▶ SOURCE PASSAGE:
++++++

Thanks to its AES encryption, you've as much chance of reading the data by staring at this picture if you haven't got the keys.
If you're worried about your collection of flesh-toned pictures going walkabouts, perhaps you'd better invest in a
Seagate Momentus 5400 FD.2 hard drive. After all, that's what the government does.
According to
BetaNews, the US government has given the built-in AES encryption system in the Momentus drives its official seal of approval, in the form of
National Security Telecommunications and Information Systems Security Policy #11 certification.
The 256-bit AES encryption on the drive acts transparently to keep data away from prying eyes, and was granted National Institute of Standards certification last year. The NSTISSP certification expounds on NISTs testing, and certifies that the drive is secure enough for storage of secrets by the
No Such Agency.
The built-in encryption on the drive, which requires authentication before the drive will divulge any data and which can be set to automatically zero itself when intrusion attempts are detected, will certainly go some way to ensure that future laptops lost by the government – something
our government doesn't exactly have a good track record regarding – could become less of an issue in future.
That said, if they'd used something like
Gnu Privacy Guard or
TrueCrypt in the first place, they wouldn't have needed a hard drive with built-in cryptography to restore public confidence.
Tempted to snag a government-grade encrypted hard drive, or is nothing you own
that secret? Share your thoughts over in
the forums.
Any word on prices to use non-government types?

++++++

▶ ASSIGNED TASK 1:
In the article about the encrypted Seagate hard drive, list every named product or piece of software.
▶ ASSIGNED TASK 2:
Continue the article about the encrypted Seagate hard drive, picking up after its last sentence.

▶ SUPPLIED MATERIAL:
++++++

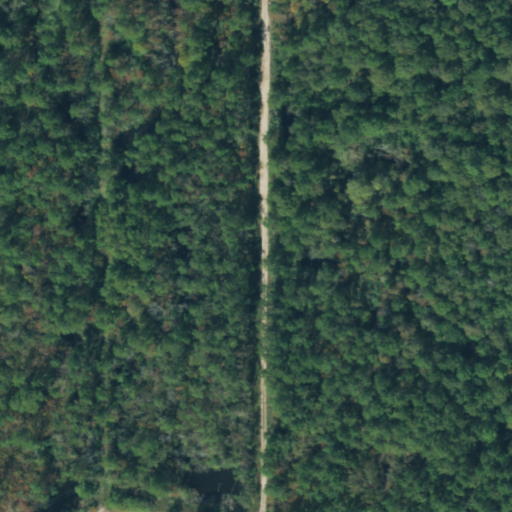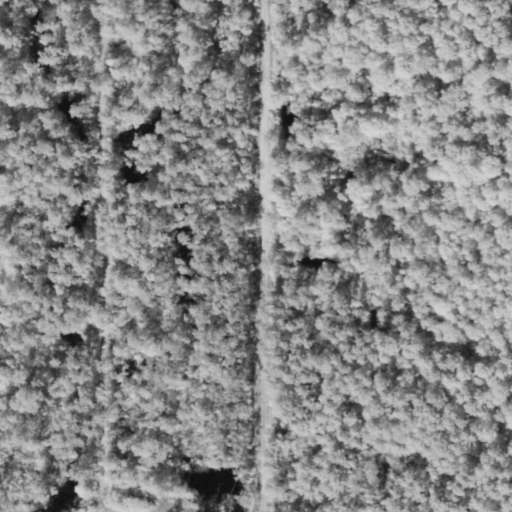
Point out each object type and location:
road: (101, 256)
road: (262, 256)
road: (138, 511)
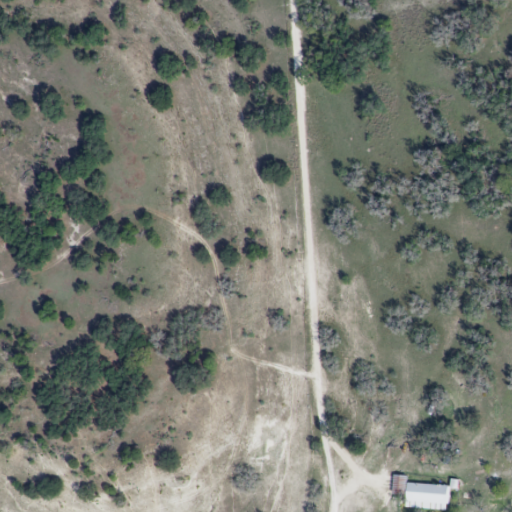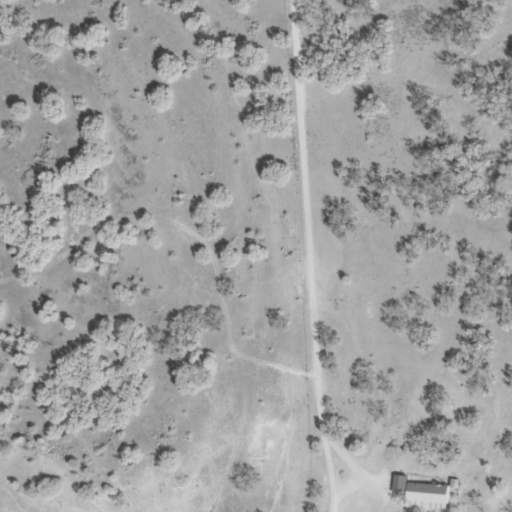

++++++

▶ WRITTEN REPLY 1:
Seagate Momentus 5400 FD.2 hard drive, Gnu Privacy Guard, TrueCrypt

▶ WRITTEN REPLY 2:
This is not a hardware problem, it's a mentality problem. That means hardware could never solve it.
It's the same in a number of the customers for a company I work for. I mean, people that deal with financial advice, and other personal things (The other day I was working on a PC, and there was quite a number of doccuments marked confidential just left open on the desk), leave things all over the place for all to see, and we've (The company I work for) never been asked to sign a confidentiality agreement, or anything of the sort. It's really quite scary, the fact we trust (At least, sort of) these people to keep this stuff private and confidanetial, but anyone with eyes in their head could go and see it?
If someone can get physical access AND rig up a hardware keylogger AND return and take the drive the you have a much bigger problem on your hands than just encryption. Security is only as good as the weakest link, and if you're weakest link is a box that anyone can walk up to and tinker with the hardware... well... thats like a locked bank vault with no guards and no security cameras.